Kolo Informed Trauma is not only applicable to post-conflict recovery. It applies in all spaces where the female soma is erased, instrumentalized, or misinterpreted—in systems that define her through violation and victimhood rather than through her adaptive female biology and neurobiology. My work directly interrupts this by reclaiming the female soma as a memory archive, author, and agent of ancestral meaning.
This model expands wherever female biological and neurological intelligence is activated—especially in trauma fields, ritual circles, survivor gatherings, and embodied educational spaces. I continue to engage with those who carry this knowledge. Epigenetic memory is memory in motion, moving forward—not as a burden, but as biological memory narration, grounded in their own lineages and adaptations.
Crucially, this work is supported by the very material culture of our herstorical past. Epigenetic memory, as revealed through prehistoric artifacts, proves that memory is eternal—not linear. The Neolithic figurines, circular burial sites, and goddess sculptures are not archaeological curiosities; they are expressions of memory in motion, encoded in matter, inscribed in form. They speak in the same language as the soma, the nervous system, and the blood. This is not timekeeping. This is the rhythm of eternal remembering—and it lives in our bodies, not our clocks.
Helen: How would you like the Nine Sister Networks project help and/or connect with your organization?
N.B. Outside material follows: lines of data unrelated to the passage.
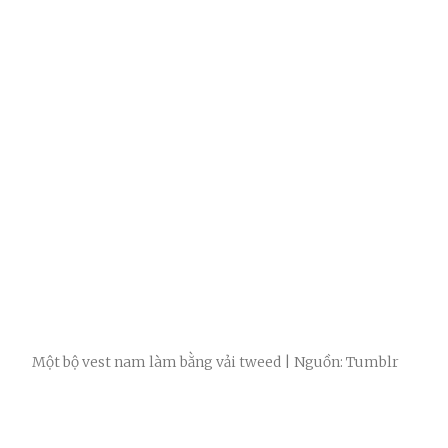
Một bộ vest nam làm bằng vải tweed | Nguồn: Tumblr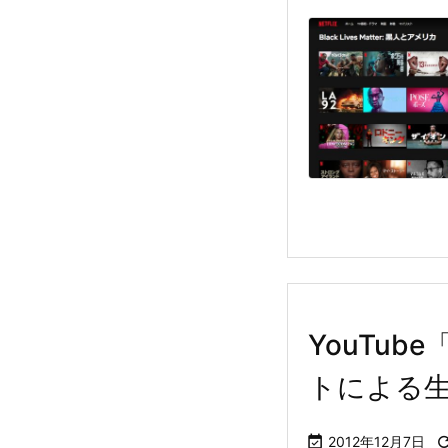
YouTu
トによる

2012年12月7日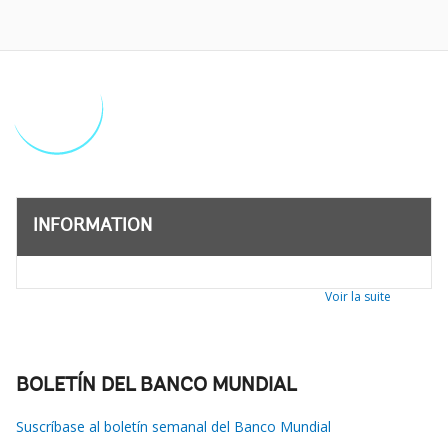
INFORMATION
Voir la suite
BOLETÍN DEL BANCO MUNDIAL
Suscríbase al boletín semanal del Banco Mundial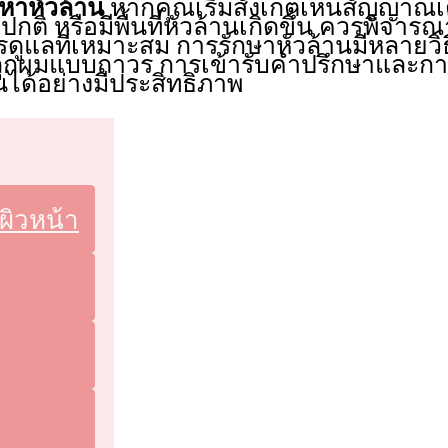
ญหาหัวล้าน
หากคุณเริ่มสังเกตเห็นสัญญาณเ
ิ หรือมีพื้นที่หัวล้านเกิดขึ้น ควรพิจารณ
แลที่เหมาะสม การรักษาหัวล้านมีหลายวิธี
ลูกผมแบบถาวร การเข้ารับคำปรึกษาและการ
ได้อย่างมีประสิทธิภาพ
ผิวหน้า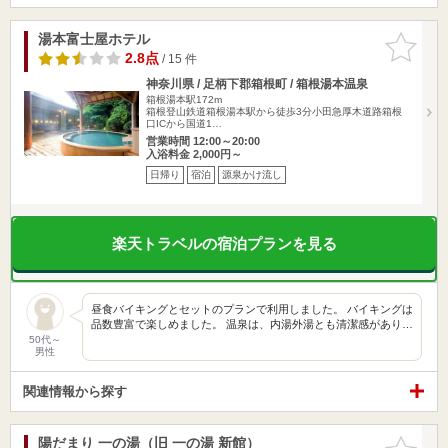
湯本富士屋ホテル
お気に入
りに追加
2.8点
/ 15 件
神奈川県 / 足柄下郡箱根町 / 箱根湯本温泉
箱根湯本駅172m
箱根登山鉄道箱根湯本駅から徒歩3分小田急厚木道路箱根
口ICから国道1…
営業時間 12:00～20:00
入浴料金 2,000円～
日帰り
宿泊
源泉かけ流し
楽天トラベルの宿泊プランを見る
昼食バイキングとセットのプランで利用しました。 バイキングは
品数豊富で楽しめました。 温泉は、内湯外湯とも清潔感があり…
50代～
男性
関連情報から探す
陽だまり 一の湯（旧 一の湯 新館）
お気に入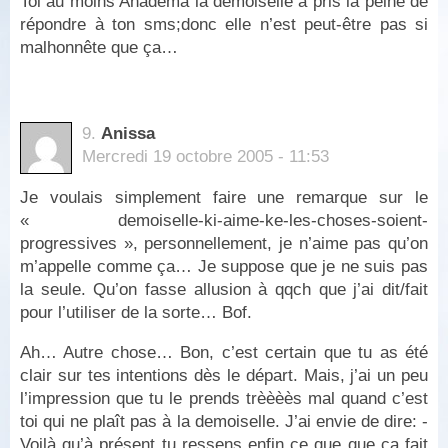
Toi au moins Anadema la demoiselle a pris la peine de
répondre à ton sms;donc elle n’est peut-être pas si
malhonnête que ça…
9.
Anissa
Mercredi 19 octobre 2005 - 11:53
Je voulais simplement faire une remarque sur le
« demoiselle-ki-aime-ke-les-choses-soient-
progressives », personnellement, je n’aime pas qu’on
m’appelle comme ça… Je suppose que je ne suis pas
la seule. Qu’on fasse allusion à qqch que j’ai dit/fait
pour l’utiliser de la sorte… Bof.
Ah… Autre chose… Bon, c’est certain que tu as été
clair sur tes intentions dès le départ. Mais, j’ai un peu
l’impression que tu le prends trèèèès mal quand c’est
toi qui ne plaît pas à la demoiselle. J’ai envie de dire: -
Voilà qu’à présent tu ressens enfin ce que que ça fait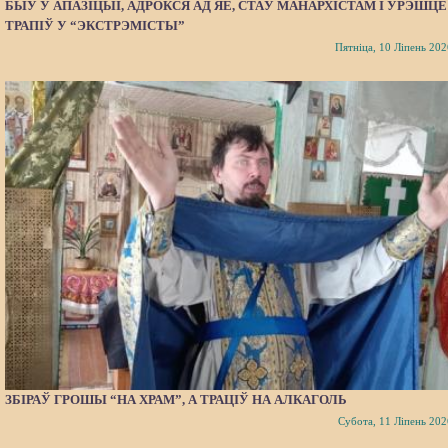
БЫЎ У АПАЗІЦЫІ, АДРОКСЯ АД ЯЕ, СТАЎ МАНАРХІСТАМ І ЎРЭШЦЕ
ТРАПІЎ У “ЭКСТРЭМІСТЫ”
Пятніца, 10 Ліпень 202
ЗБІРАЎ ГРОШЫ “НА ХРАМ”, А ТРАЦІЎ НА АЛКАГОЛЬ
Субота, 11 Ліпень 202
Danica: The Nine Sister Networks has the potential to become a living circle—a Kolo of epistemic, embodied, and herstorical presence across geographies, generations, and knowledge systems. I do not view this project as a means of institutional expansion, but rather as a cosmological and biological resonance with the work I already engage in: the restoration of female soma knowledge, social epigenetic memory, and herstorical continuity.
What I require from such a network is not visibility, but alignment. The Nine Sister Networks can function as a sacred platform where Kolo-informed epistemologies are not explained, but recognized and integrated. I do not seek collaborations that repackage matristic memory through frameworks of Western feminism, anthropology, or performance. Instead, I ask for intentional space-making: gatherings, publishing opportunities, and dialogic structures that center female biology, neurobiology, and epigenetic knowledge as origin, not aftermath.
This network can support the biological narrators of epigenetic memory—those working in silence, across trauma fields, storytelling practices, ritual embodiment, and intergenerational transmission. It can offer protection and infrastructure for women holding Kolo-based knowledge—those often overlooked in academic and spiritual spaces alike.
Connection for me means shared cosmological responsibility. It means the Nine Sisters operating as somatic allies, not media, not extractive collaborators, but participants in the re-mapping of feminine time, memory, and presence. It is not about scale, but about coherence.
Through this alignment, the Nine Sister Networks can extend what Kolo already is: a geometry of memory, a praxis of ancestral return, and a biology of world restoration.
Helen: I feel humbled at the thundering roar of Danica’s Kolo vision. Attempts to bring peace and healing to women in the war-torn worlds is divine. May you be provided with what you need in holding up the vision. Thank you so much for taking time to explain your work in light of Nine Sister Networks.